The 80th Texas Legislature on Drug Policy
Suzanne Wills, Drug Policy Observer
Summer, 2007
In the final hour of this session Ruth Jones McClendon (D-San Antonio) attached an amendment to a budget bill (SB 10) allowing for a pilot syringe exchange program in Bexar County. This will be the first legal sterile syringe program in Texas. Providing sterile syringes to addicts is among the most effective and certainly least expensive methods of curbing the spread of blood borne diseases such as HIV and hepatitis. The LWVTX drug policy position supports such programs. A bill by Bob Deuell (R-Greenville) to allow all county public health departments to operate sterile syringe programs passed the full Senate but, was not given a hearing by the House public health committee. A bill to make medical use of cannabis an affirmative defense by Elliott Naishtat (D-Austin) met the same fate.

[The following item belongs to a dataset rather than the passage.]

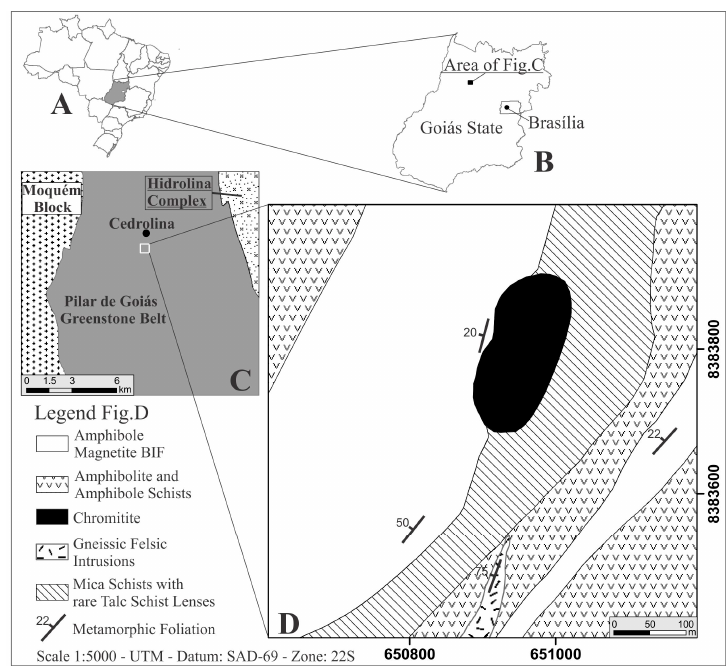
Figure 1. Geological sketch maps of Cedrolina chromitites ( A , B )—Geographical location of the studied area; ( C )—General geology of the central-northern Pilar de Goiás greenstone belt area simplified after [23]; ( D )—Detailed geological map of a small portion of the Cedrolina Formation where the investigated chromitites occur [20].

A bill designed to reduce the number of inmates in county jails and to reduce the amount of time police spend on nonviolent law violations, H.B. 2391 by Jerry Madden (R-Plano), will allow police to issue a court summons (similar to a ticket) to persons stopped for certain Class A and B misdemeanors including those found in possession of up to 4 ounces of marijuana. Previously the law required that they be arrested and jailed. Supporters cited a 1999 Washington study showing that a typical arrest costs taxpayers almost $4,000, figuring in jail costs, judges' and prosecutors' time, indigent defense costs, the cost of transporting prisoners to jail and to court hearings, and the value of the arresting officer's lost patrol time.